- 著者
- Satoshi Funayama Utaroh Motosugi Shintaro Ichikawa Hiroyuki Morisaka Yoshie Omiya Hiroshi Onishi
- 出版者
- Japanese Society for Magnetic Resonance in Medicine
- 雑誌
- Magnetic Resonance in Medical Sciences (ISSN:13473182)
- 巻号頁・発行日
- pp.mp.2021-0103, (Released:2022-11-08)
- 参考文献数
- 47
Purpose: To evaluate the feasibility of folded image training strategy (FITS) and the quality of images reconstructed using the improved model-based deep learning (iMoDL) network trained with FITS (FITS-iMoDL) for abdominal MR imaging.Methods: This retrospective study included abdominal 3D T1-weighted images of 122 patients. In the experimental analyses, peak SNR (PSNR) and structure similarity index (SSIM) of images reconstructed with FITS-iMoDL were compared with those with the following reconstruction methods: conventional model-based deep learning (conv-MoDL), MoDL trained with FITS (FITS-MoDL), total variation regularized compressed sensing (CS), and parallel imaging (CG-SENSE).
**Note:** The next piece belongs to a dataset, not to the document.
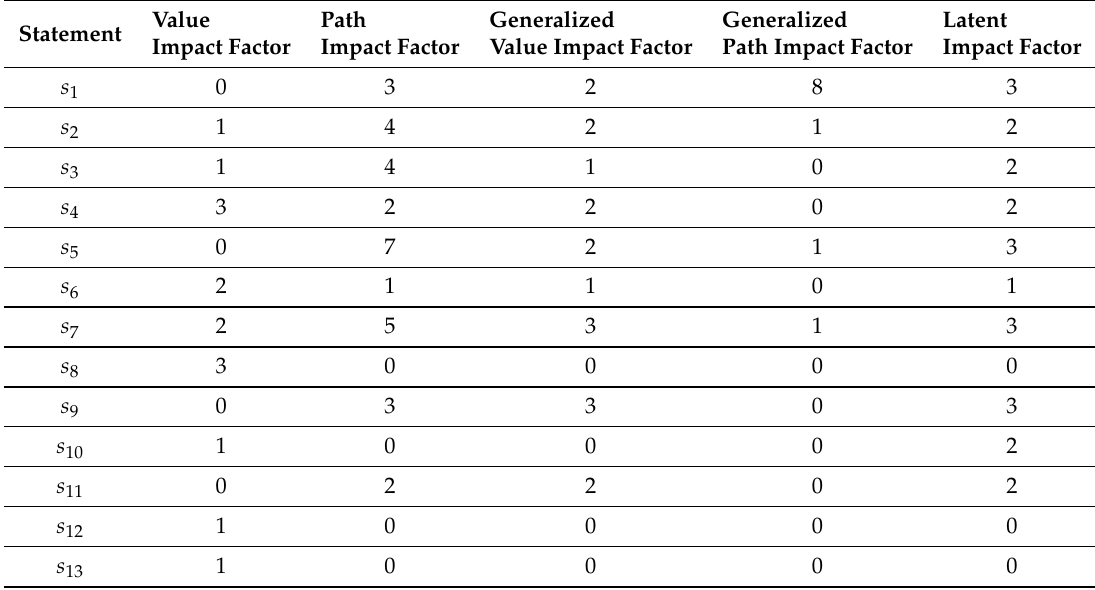
Table 5. The first five impact factors of all statements in Program 1.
In the clinical analysis, SNR and image contrast were measured on the reference, FITS-iMoDL, and CS images. Three radiologists evaluated the image quality using a 5-point scale to determine the mean opinion score (MOS).Results: The PSNR of FITS-iMoDL was significantly higher than that of FITS-MoDL, conv-MoDL, CS, and CG-SENSE (P < 0.001). The SSIM of FITS-iMoDL was significantly higher than those of the others (P < 0.001), except for FITS-MoDL (P = 0.056). In the clinical analysis, the SNR of FITS-iMoDL was significantly higher than that of the reference and CS (P < 0.0001). Image contrast was equivalent within an equivalence margin of 10% among these three image sets (P < 0.0001). MOS was significantly improved in FITS-iMoDL (P < 0.001) compared with CS images in terms of liver edge and vessels conspicuity, lesion depiction, artifacts, blurring, and overall image quality.Conclusion: The proposed method, FITS-iMoDL, allowed a deeper MoDL reconstruction network without increasing memory consumption and improved image quality on abdominal 3D T1-weighted imaging compared with CS images.